The Cardiovascular System is a part of the Circulatory System, which includes the Heart, Blood, and the Blood Vessels that transport the Blood. The heart is an important organ of the cardiovascular system that performs a continuous pumping action.

The circulatory system is a transport system of the body, which performs an important function in the body by delivering nutrition and oxygen to every cell and tissue of the body through blood.

To meet all these needs of the body, blood is transported throughout the body and circulates in blood vessels. The heart continuously pumps blood to circulate through the blood vessels.

HEART (GROSS STRUCTURE OF THE HEART : Gross Structure of the Heart ):

• The heart is an important organ of the circulatory system. The heart beats continuously throughout human life. Due to its beating, blood circulates continuously in the blood vessels.
• The heart is an organ made up of heart and muscles. Its weight is approximately 310 grams in men and approximately 250 grams in women. The heart beats approximately one lakh times during the day.

Location of the heart:

• The heart is located in the thoracic cavity between the two lungs, in the mediastinum space, above the diaphragm.
• The heart is a rough cone-shaped organ. Its upper part is known as the BASE and the lower angled part is known as the APEX.
• The heart is about the size of a human fist. It is 12 cm long,  9 cm wide and 6 cm thick.
• The heart is located in the thoracic cavity, slightly tilted to the left between the two lungs.
• The heart is found in the middle of the thoracic cavity, between the second and fifth intercostal ribs.

Organs surrounding the heart elements):

• The heart is located in the thoracic cavity. It has one lung on each of its left and right sides.
• The diaphragm and central tendon are present on the lower side.
• The vaena caeva and aorta and pulmonary artery and pulmonary vein are present on the upper side of the heart.
• The esophagus, trachea, bronchi and bronchioles and the descending aorta and thoracic vertebrae are present on the posterior side of the heart.
• The sternum bone and ribs and intercostal muscles are located on the front side of the heart.

Structure of the heart:

The heart is an organ made up of semi-muscles. Its wall is made up of three types of tissue layers.

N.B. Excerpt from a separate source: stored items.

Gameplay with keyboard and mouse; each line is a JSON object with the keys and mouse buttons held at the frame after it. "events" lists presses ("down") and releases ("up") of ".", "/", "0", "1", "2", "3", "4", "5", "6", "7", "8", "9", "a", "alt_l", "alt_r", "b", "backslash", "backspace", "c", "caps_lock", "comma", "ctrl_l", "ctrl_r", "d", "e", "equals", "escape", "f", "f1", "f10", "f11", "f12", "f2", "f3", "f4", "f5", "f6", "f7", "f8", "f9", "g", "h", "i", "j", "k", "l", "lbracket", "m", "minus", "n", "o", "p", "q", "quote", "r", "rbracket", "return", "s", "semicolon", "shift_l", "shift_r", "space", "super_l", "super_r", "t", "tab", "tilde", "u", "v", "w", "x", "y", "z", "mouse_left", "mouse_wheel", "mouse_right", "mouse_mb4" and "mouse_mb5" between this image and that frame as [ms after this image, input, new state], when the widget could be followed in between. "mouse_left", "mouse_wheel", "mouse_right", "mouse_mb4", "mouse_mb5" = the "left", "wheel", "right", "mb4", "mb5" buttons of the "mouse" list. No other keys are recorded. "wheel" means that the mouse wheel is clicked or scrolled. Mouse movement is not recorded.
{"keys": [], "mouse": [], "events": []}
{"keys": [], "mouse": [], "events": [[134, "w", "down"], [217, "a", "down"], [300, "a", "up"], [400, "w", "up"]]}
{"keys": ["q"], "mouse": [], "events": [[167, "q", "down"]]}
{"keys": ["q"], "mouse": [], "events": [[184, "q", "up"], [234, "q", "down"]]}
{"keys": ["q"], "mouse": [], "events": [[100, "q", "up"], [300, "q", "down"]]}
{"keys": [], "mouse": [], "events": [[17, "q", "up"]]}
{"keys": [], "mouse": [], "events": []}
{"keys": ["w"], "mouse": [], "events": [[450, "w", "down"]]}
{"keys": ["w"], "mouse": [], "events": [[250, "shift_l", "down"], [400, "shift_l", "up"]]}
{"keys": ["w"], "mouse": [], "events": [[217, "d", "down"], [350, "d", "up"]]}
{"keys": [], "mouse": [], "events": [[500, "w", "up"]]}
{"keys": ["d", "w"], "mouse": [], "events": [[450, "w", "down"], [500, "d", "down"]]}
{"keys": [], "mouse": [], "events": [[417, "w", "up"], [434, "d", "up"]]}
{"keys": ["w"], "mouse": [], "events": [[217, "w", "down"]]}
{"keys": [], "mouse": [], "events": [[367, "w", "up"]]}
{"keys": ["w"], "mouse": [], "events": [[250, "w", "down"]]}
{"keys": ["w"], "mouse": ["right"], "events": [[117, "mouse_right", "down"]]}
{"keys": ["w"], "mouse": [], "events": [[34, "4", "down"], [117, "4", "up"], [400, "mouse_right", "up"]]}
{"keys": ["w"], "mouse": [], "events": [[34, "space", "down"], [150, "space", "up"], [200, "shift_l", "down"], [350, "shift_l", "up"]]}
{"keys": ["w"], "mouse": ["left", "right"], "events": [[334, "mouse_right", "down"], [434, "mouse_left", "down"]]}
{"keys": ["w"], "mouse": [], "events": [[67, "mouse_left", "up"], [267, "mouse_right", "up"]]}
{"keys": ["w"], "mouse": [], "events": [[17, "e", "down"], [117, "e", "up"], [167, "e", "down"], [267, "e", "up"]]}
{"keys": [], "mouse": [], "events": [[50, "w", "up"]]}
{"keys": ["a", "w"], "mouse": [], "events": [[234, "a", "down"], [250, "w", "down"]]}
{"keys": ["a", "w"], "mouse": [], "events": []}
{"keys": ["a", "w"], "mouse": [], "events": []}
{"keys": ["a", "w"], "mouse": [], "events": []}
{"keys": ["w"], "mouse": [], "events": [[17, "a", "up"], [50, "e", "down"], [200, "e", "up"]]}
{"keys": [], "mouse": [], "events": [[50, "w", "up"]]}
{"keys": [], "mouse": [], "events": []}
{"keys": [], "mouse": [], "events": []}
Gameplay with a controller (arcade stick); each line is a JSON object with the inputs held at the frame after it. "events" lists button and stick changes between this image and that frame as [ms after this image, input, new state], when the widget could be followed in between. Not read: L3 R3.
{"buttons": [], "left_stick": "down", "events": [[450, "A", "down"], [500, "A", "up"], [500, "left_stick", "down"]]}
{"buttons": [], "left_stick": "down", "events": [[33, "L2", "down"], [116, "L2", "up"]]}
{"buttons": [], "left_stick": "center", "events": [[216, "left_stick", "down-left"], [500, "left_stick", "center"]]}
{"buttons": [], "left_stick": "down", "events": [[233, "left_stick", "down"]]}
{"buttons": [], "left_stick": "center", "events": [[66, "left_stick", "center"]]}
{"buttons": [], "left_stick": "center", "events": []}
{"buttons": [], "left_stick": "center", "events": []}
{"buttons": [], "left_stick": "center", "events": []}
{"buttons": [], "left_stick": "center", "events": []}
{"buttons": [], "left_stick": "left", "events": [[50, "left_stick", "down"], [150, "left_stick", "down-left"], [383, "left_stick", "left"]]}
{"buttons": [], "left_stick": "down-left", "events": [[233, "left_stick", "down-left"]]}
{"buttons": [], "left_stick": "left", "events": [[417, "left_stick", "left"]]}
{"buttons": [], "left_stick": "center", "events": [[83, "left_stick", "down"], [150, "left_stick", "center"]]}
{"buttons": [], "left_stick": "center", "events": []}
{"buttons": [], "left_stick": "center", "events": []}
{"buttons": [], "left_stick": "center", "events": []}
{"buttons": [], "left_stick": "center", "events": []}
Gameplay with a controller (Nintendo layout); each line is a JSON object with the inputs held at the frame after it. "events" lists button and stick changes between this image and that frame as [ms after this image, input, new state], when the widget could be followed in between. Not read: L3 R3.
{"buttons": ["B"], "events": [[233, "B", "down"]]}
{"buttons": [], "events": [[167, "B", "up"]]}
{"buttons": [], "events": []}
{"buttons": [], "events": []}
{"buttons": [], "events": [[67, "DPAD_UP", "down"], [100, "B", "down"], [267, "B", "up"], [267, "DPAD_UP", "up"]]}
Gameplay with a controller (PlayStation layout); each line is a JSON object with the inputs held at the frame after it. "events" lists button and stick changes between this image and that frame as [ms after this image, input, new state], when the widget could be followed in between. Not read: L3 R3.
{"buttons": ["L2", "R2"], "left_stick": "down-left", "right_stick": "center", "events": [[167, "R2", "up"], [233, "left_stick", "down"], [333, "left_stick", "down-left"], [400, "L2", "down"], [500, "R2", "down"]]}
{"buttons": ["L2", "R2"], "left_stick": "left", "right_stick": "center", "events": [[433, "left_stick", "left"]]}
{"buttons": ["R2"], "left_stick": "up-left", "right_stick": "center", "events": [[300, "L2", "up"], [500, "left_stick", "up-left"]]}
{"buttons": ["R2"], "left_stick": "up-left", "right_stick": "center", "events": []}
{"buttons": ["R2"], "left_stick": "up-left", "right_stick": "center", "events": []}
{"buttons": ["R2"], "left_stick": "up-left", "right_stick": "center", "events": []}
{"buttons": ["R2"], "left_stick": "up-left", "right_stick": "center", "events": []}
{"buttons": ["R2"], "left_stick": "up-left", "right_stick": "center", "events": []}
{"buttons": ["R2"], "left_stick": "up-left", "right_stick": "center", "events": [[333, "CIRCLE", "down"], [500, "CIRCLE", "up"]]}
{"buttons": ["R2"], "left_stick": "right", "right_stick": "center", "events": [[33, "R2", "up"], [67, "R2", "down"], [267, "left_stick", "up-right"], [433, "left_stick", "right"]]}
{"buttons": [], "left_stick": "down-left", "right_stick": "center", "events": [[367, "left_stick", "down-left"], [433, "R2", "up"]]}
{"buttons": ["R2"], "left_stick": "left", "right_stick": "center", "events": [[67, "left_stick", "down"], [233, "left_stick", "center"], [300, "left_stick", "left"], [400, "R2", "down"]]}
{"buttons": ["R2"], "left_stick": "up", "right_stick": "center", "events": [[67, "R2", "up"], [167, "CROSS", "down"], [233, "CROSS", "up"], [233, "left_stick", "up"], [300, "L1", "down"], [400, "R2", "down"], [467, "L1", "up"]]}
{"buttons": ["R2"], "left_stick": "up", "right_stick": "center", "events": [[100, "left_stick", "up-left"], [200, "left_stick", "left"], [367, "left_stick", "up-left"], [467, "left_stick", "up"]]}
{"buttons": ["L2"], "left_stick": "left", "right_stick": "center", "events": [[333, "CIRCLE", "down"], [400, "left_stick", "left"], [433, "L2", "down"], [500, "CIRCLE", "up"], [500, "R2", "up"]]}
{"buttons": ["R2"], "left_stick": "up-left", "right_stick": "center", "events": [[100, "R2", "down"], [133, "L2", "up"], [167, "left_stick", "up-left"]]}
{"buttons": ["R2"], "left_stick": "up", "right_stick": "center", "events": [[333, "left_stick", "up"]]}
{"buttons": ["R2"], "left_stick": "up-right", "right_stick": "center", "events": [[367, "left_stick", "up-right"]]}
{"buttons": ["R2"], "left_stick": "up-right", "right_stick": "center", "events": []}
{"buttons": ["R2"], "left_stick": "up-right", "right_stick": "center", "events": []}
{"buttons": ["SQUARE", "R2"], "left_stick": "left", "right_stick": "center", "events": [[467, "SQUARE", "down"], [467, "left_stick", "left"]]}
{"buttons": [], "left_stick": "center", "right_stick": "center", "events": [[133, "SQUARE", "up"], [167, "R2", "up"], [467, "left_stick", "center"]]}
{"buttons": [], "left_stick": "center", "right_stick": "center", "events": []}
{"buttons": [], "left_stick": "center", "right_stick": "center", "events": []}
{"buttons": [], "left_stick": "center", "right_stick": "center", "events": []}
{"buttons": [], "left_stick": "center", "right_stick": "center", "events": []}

1. Epicardium or pericardium pericardium)

2.Myocardium

3.Endocardium

The outermost layer of the heart wall is called the epicardium or pericardium.

1.Epicardium or pericardium (epicardium or Pericardium):

• It is thin and transparent and covers the heart from the outside. It is made of fibrous connective tissue. In which the outermost layer of fibrous tissue is present and the serous membrane is found in a double layer on the inner side of the fibrous tissue. The outer layer of the serous membrane is known as the parietal and the inner layer is known as the visceral pericardium layer.
• The space between the parietal and visceral pericardial layers is called the pericardial space. This space contains a fluid called serous fluid or pericardial fluid. Which prevents friction between the two layers.
• This outer pericardium layer works to protect the heart from the outside and this layer is also found around the vessels coming out of the heart.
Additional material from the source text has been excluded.